At one point in her career, she was outsourcing the same product to a CMO in the U.K. and one in the U.S. There were similar quality agreements in place stipulating that within 24 or 48 hours the CMOs inform McDade, as head of quality, of different levels of deviation that might occur at the facilities during the manufacture of the products. “The U.K.-based CMO had a facility contamination issue in an area of their facility that ultimately didn’t impact our product,” McDade explains. “However, I got a call at 5 a.m. my time from their QP [Qualified Person, as referred to in Europe] so I could be informed as soon as they found out. There were other times as well where the QP would pick up the phone to let me know immediately of anything that he thought I should know.”

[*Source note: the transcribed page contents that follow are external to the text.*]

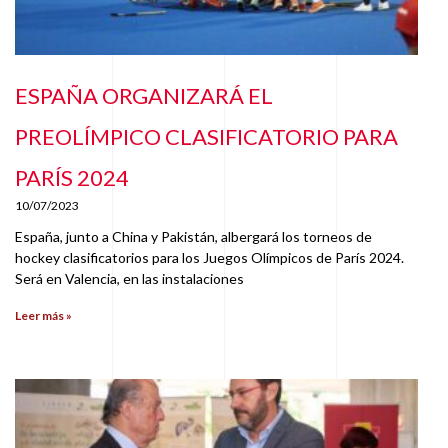
ESPAÑA ORGANIZARÁ EL
PREOLÍMPICO CLASIFICATORIO PARA
PARÍS 2024
10/07/2023
España, junto a China y Pakistán, albergará los torneos de
hockey clasificatorios para los Juegos Olímpicos de París 2024.
Será en Valencia, en las instalaciones
Leer más »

There was also an issue at the U.S.-based CMO, this time a critical contamination in its WIFI (purified water) system. Again, the issue was not occurring in McDade’s part of the facility, so by a strict reading of the quality agreement the CMO was not obligated to inform McDade’s company. In fact, McDade only found out about the problem after the CMO was inspected by the FDA and received a warning letter.

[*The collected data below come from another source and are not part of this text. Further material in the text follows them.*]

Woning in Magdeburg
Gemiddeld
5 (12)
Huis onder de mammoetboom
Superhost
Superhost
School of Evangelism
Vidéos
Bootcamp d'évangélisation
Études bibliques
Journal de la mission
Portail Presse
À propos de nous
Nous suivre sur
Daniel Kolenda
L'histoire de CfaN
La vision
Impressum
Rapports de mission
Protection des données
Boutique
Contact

“By strict measurement, both CMOs were within the language of the contract, but only one was within the spirit of the relationship. Which one did I trust and continue to work with? You could look at the numbers on the metrics reports and they might be similar, but the quality of the relationships was totally different,” she explains.
CAN YOU METRICIZE TRUST?
The OPW panel agreed that the trust factor would not diminish in importance because more and better metrics are put in place at the sponsor to measure provider performance. In fact, the same reason for an increased need for CMO metrics also bolsters the need to have the intangibles — like personal relationships — contributing positively to outsourcing outcomes. As one panelist said, “You can’t have a relationship with an organization; you have a relationship with individuals.” While systems and processes are set up so that projects, processes, and relationships are not “completely persondependent,” sponsors will always be “somewhat dependent upon the individuals on the other end.”
It’s important to have an open structure where the letter and spirit of the relationship can be transitioned as personnel changes — at either the sponsor or provider. One panelist talked about working with a supplier who had to replace project leaders a few times, but “how the transition was accomplished had a huge impact on how successful and seamless we continued to move forward.” Trust as an independent variable gets high marks for how well productivity, quality, and reliability — and the relationship itself — are sustained over time and as people change. That trust then becomes the yardstick for the entire organization as a fully reliable partner.
McDade has had outsourced supply chains find ways to document intangibles to head off any paradox cropping up in the more standard metrics. These broader measurements became an important part of an overall supplier scorecard.
“We measured items that were subjective by applying a numeric rating to them and then presenting these ratings as parts of our quarterly review meetings with the supplier. We actually spent a fair amount of time talking about these items with our CMOs so they understood the importance to us,” says McDade. She adds: “We measure and measure. On paper, performance can look similar, but from a relationship standpoint, performance can turn out to be completely different. For me there is always another equally important ingredient in that relationship, and that is trust.”